DETAILED DESCRIPTION OF THE INVENTION

(4) In FIG. 1 a wheel bearing arrangement 1 is shown by which a wheel 9 is supported; the wheel 9 has a shaft 10 which is supported in two roller bearings 2 and 3 which are both designed as angular contact ball bearings ACBB. The ball bearing 2 which is arranged adjacent to the wheel 9 is the outboard bearing; the ball bearing 3 which is arranged remote from the wheel 9 is the inboard bearing.

(5) Both ball bearings 2, 3 have respective inner rings 4 and outer rings 5. Between the rings 4, 5 balls 8 made from ceramics are arranged. The inner ring 4 and the outer ring 5 have raceways 6 and 7 respectively for the balls 8 (see FIG. 2).

(6) In FIG. 2 the geometrical relations between the raceways of the bearing rings and the balls are depicted. The balls 8 have a diameter DB. The radius of the raceway of the inner ring 4 is denoted with r.sub.I. The radius of the raceway of the outer ring 5 is denoted with r.sub.O.
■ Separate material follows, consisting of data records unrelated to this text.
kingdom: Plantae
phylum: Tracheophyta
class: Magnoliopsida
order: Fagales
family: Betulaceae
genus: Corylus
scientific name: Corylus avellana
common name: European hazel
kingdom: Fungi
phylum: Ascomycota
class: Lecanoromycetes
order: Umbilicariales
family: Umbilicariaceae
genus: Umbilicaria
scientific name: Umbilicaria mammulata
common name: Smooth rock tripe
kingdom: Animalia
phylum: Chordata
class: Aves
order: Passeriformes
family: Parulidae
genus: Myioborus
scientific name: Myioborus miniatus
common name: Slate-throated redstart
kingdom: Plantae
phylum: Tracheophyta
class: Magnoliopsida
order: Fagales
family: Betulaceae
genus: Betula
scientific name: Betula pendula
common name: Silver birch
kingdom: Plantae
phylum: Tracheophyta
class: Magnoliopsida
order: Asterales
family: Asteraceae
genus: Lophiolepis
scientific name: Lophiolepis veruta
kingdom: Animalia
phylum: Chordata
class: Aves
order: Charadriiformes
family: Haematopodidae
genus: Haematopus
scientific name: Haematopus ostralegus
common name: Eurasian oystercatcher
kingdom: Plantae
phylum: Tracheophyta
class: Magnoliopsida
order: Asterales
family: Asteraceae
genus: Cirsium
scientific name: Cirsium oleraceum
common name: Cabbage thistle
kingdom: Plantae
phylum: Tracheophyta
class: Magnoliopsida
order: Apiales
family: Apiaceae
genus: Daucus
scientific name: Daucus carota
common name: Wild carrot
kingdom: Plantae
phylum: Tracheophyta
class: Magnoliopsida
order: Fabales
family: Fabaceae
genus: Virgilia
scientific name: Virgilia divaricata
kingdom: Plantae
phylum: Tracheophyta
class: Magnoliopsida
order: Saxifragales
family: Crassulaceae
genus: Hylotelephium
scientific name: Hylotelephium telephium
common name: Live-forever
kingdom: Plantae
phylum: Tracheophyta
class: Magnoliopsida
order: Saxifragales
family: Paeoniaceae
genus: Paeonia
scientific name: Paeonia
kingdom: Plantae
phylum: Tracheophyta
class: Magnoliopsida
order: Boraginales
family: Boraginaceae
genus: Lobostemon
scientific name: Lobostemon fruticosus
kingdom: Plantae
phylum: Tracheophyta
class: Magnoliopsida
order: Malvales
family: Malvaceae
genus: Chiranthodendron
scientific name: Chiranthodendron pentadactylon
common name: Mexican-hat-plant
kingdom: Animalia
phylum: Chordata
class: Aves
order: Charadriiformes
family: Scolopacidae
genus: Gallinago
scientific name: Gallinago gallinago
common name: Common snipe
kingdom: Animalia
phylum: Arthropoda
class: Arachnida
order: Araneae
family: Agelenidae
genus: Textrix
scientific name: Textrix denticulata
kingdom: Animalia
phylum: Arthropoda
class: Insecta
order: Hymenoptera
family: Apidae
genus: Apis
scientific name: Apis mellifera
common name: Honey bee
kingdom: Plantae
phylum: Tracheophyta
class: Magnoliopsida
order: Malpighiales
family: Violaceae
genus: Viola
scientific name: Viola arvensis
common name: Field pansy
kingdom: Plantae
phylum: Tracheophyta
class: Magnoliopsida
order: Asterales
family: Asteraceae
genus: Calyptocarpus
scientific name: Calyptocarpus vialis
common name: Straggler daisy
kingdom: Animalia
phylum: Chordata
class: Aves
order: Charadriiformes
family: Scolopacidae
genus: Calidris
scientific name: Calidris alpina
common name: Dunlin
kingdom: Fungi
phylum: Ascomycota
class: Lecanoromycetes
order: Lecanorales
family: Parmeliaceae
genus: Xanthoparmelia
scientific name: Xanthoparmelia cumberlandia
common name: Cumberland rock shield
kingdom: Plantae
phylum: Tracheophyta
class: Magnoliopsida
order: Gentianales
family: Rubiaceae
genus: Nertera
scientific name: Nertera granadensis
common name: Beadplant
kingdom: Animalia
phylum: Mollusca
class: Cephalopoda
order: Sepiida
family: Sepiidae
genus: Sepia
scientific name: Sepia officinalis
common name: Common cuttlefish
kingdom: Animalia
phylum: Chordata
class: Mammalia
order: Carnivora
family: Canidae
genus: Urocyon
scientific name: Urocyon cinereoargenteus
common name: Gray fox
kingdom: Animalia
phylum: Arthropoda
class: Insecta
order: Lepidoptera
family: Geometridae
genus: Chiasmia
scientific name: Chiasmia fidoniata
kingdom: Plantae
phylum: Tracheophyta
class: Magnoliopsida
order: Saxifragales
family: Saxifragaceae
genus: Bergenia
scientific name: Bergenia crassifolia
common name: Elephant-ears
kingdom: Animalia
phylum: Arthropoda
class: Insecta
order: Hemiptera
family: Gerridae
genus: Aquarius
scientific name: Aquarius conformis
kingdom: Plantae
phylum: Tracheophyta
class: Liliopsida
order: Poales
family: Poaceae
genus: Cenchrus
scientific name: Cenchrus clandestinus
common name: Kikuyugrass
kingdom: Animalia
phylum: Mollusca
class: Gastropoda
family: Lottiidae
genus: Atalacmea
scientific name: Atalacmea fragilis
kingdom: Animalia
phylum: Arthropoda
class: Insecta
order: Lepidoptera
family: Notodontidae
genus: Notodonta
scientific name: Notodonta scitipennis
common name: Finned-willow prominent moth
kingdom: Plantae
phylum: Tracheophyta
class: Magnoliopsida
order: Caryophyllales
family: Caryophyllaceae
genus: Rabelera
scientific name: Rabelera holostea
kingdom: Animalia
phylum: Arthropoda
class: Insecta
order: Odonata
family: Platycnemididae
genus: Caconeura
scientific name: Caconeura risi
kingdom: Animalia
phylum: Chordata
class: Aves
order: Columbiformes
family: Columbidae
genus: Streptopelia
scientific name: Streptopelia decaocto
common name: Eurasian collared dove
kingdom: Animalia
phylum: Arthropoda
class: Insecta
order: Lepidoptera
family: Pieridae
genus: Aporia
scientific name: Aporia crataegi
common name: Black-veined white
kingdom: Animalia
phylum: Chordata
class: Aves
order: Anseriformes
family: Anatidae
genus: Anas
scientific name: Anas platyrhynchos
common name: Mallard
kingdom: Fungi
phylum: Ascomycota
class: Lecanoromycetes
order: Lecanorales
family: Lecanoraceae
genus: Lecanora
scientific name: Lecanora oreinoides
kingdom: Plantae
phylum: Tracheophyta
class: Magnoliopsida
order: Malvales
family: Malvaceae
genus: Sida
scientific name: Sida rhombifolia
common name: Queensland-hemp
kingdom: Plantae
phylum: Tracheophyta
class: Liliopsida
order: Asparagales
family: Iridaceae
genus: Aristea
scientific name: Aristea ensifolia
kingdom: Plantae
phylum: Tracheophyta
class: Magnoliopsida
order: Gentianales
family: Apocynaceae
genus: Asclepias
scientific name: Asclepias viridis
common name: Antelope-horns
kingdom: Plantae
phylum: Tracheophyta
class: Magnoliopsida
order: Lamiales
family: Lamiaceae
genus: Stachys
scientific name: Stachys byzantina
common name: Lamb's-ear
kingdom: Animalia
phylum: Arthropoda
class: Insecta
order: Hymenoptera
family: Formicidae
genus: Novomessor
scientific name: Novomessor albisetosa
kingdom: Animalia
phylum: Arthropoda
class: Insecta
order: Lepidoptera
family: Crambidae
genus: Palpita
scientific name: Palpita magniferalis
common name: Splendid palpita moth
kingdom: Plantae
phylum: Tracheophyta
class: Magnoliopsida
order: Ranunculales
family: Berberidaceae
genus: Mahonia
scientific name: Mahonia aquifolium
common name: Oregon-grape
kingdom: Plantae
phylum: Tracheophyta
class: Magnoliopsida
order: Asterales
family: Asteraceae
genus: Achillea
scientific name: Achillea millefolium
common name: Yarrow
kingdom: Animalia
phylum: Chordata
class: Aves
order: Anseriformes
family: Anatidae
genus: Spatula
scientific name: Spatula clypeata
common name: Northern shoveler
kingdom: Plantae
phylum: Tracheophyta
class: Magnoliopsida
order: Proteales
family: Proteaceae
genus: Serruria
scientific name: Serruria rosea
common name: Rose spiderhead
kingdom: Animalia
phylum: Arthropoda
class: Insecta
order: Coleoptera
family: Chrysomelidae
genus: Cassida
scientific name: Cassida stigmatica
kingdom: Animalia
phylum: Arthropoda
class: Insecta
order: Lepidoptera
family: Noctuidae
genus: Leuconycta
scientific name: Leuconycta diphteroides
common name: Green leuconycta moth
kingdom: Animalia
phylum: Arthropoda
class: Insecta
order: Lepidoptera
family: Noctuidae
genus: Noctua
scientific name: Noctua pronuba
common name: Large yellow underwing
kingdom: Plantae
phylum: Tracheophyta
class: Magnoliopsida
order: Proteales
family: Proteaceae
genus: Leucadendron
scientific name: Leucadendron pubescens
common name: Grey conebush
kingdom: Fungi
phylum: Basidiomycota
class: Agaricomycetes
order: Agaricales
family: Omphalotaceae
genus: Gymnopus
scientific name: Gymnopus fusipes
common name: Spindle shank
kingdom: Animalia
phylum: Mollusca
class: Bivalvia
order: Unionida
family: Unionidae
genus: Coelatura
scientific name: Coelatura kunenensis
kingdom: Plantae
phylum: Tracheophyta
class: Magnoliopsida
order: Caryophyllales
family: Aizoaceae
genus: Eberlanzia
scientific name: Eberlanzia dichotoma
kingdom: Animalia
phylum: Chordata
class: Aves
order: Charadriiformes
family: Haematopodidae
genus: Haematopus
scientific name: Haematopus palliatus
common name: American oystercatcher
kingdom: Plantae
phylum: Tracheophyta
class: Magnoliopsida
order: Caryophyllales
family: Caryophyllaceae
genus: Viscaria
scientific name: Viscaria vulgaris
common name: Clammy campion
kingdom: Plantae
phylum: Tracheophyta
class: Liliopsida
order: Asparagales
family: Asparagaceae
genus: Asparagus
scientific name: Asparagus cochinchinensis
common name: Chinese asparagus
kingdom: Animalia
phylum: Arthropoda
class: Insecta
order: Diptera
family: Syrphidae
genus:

(7) The ratio between the radius of the raceway of the inner or outer ring and the diameter of the balls is the osculation between ring and ball and is according to the invention:
r.sub.I/O/D.sub.B>0.53.

(8) In a specific embodiment of the invention the osculation between the raceway of the inner ring 4 and the balls 8 and the osculation between the raceway of the outer ring 5 and the balls 8 are substantial equal, but there are differences between the two bearings 2 and 3. Therefore, since the diameter of the balls 8 in ball bearing 2 are the same, the radius of the raceway of the inner ring 4 of ball bearing 2 and the radius of the raceway of the outer ring 5 of ball bearing 2 are substantially equal, and, since the diameter of the balls 8 in ball bearing 3 are the same, the radius of the raceway of the inner ring 4 of ball bearing 3 and the radius of the raceway of the outer ring 5 of ball bearing 3 are substantially equal. The outboard bearing 2 has an osculation of r.sub.I/O/D.sub.B>0.54, while the inboard bearing 3 has a smaller osculation of r.sub.2I/2O/D.sub.2B>0.53.

(9) The mentioned ratio of osculation of the outboard bearing 2 is preferably between 0.54 and 0.545; the mentioned ratio of osculation of the inboard bearing 3 is preferably between 0.53 and 0.535.

(10) All mentioned ratios for the osculation remain preferably below 0.55.